De no haberse soltado, Ab Muhajadim hubiera sido perforado por los carámbanos de hielo que salieron de la garganta de la bestia.

Al rededor de ellos, desperdigados como desperdicios de la guerra, estaba el resto de Arakhné. Por fortuna ninguno estaba muerto, pero Ab no podía ver a Puscifer por ningún lugar. Duncan era el más cercano. Gardenerella corrió hacia él e inspeccionó sus heridas. El arquero abrió los ojos con mucho esfuerzo.

—¿Mataste a la madre serpiente? —Preguntó Duncan, dejando salir un grueso hilo de sangre de su boca.

—Sí —reconoció Gardenerella, con un nada discreto orgullo—, ahora descansa. Los sanaré a todos en un momento.

—Eres una estúpida —replicó Duncan antes de desmayarse una vez más.

Ab nunca había visto a Gardenerella tan pálida, tan temblorosa, tan asustada.

Argón se había llevado las peores heridas, pero era un caballero curtido, resistiría sin dudas. Gardenerella se dio prisa en sanar a Duncan, pero estaba nerviosa. Lenn sólo había sufrido una fractura de fémur. Cuando volvió en sí, le dijo a la druida lo que había pasado. Le habló del portal y de cómo Puscifer fue arrojado desde el otro lado e inmediatamente alcanzado por el humo transmutador.

—¿Sabes si es posible revertir el conjuro? —Le preguntó Lenn, esperanzado.

—Hasta donde yo sé, es imposible —reconoció Gardenerella, avergonzada.

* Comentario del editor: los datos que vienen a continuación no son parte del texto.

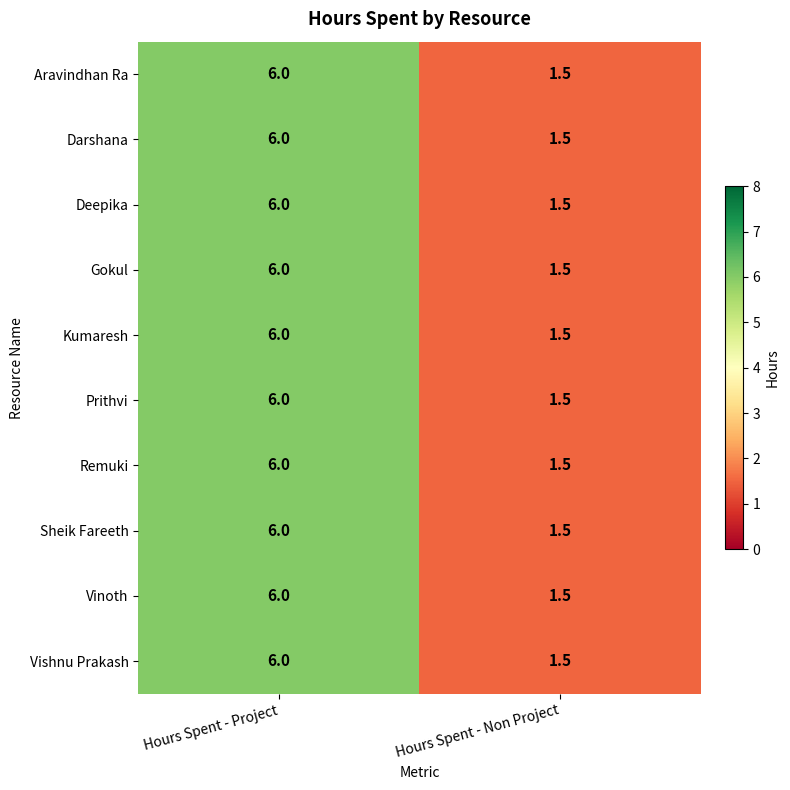

Reading right to left, extract all data points from this chart.

Aravindhan Ra: Hours Spent - Non Project=1.5	Hours Spent - Project=6.0
Darshana: Hours Spent - Non Project=1.5	Hours Spent - Project=6.0
Deepika: Hours Spent - Non Project=1.5	Hours Spent - Project=6.0
Gokul: Hours Spent - Non Project=1.5	Hours Spent - Project=6.0
Kumaresh: Hours Spent - Non Project=1.5	Hours Spent - Project=6.0
Prithvi: Hours Spent - Non Project=1.5	Hours Spent - Project=6.0
Remuki: Hours Spent - Non Project=1.5	Hours Spent - Project=6.0
Sheik Fareeth: Hours Spent - Non Project=1.5	Hours Spent - Project=6.0
Vinoth: Hours Spent - Non Project=1.5	Hours Spent - Project=6.0
Vishnu Prakash: Hours Spent - Non Project=1.5	Hours Spent - Project=6.0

—Quizá Anuman sepa de algún método. Iré a sanarlo y voy a preguntarle tan pronto despierte. No te preocupes, Gard, tiene que haber alguna manera, siempre hay una forma.

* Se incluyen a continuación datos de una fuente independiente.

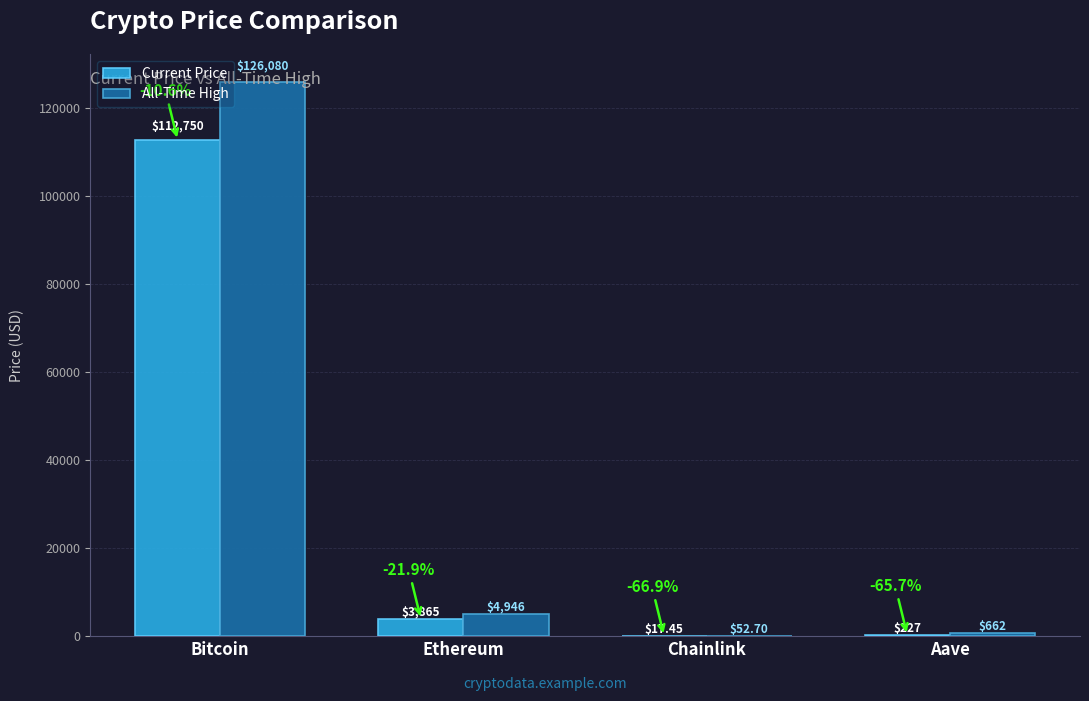

Between Bitcoin and Chainlink, which series saw the biggest shift?

All-Time High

Los druidas se dedicaron a sanar a los heridos en silencio. A nadie le quedaban muchas ganas de hablar tras esa amarga victoria. Los primeros en moverse fueron Duncan y el simio, que se rehusaba a mirar a Ab Muhájadim a los ojos. Una vez estuvieron recuperados, los caballeros destazaron a la bestia. Le quitaron media docena de escamas y todos los dientes. Argon le sacó el único ojo que le quedaba y una de sus garras como prueba.

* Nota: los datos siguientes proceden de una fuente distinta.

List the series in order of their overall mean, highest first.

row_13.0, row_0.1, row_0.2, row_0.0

Gardenerella fue la primera en impacientarse. Dijo que tenían que volver al Árbol de inmediato para encontrar una manera de revertir la transmutación.

—No podemos salir tan campantes. Arriba está lleno de simios enfurecidos. El peludo tiene una idea, aunque quizá no te guste. ¿Alguien tiene una cuerda?

—Mira nada más, parece que por fin estás viendo más allá de tu enorme nariz. Si podemos evitar luchar, cuenta conmigo.

Duncan comentó que el simio se llamaba Empélocles y que no hablaría con nadie que no fuera él. Y bajo esa regla, le susurró algo al oído para después saltar del hombro del líder y ante los ojos atónitos de todos, los fue amarrando de las manos. Primero a Duncan, que accedió de buena gana. Luego Ab y Lenn fue el tercero. Se había colgado del cuello un medallón curioso, una bolsa de cuero llena de tierra donde había yacía Puscifer.

Fueron arriados como ganado hasta afuera de la pirámide. Pasaron varios minutos antes de que sus ojos se acostumbraran al sol de medio día. Miles de simios los miraban atónitos. Unos gritaban enloquecidos, otros les lanzaban fruta podrida. Ante la primera pedrada que impactó en la sien de Argón Rikan, Empélocles alzó la voz como un profeta y mirando al culpable a los ojos, lo amenazó. Nadie volvió a agredirlos.

Estaban en lo más alto de la pirámide del Sol. El olor de la fruta madura emitía vapores que mareaban al caballero y la voz estentórea del mono, lo hacía inquietarse aún más. Los simios de abajo ovacionaban a Empélocles de la misma manera que lo harían con un rey. Nunca imaginó que una horda de simios pudiera lograr un silencio organizado. Estaban atentos a cada palabra. El estómago del caballero comenzó a rugir y después de lo que pareció una eternidad, pareció concluir el discurso. Luego los señaló con su dedo blanco y acusatorio. La multitud rugió.

—¿Qué tanto dice? —Preguntó Ab al oído de Duncan.

—Pues no sé hablar simio. Pero si todo va de acuerdo con el plan y les está diciendo lo me dijo que les diría, en este momento debe estar condenándonos a muerte —respondió el líder.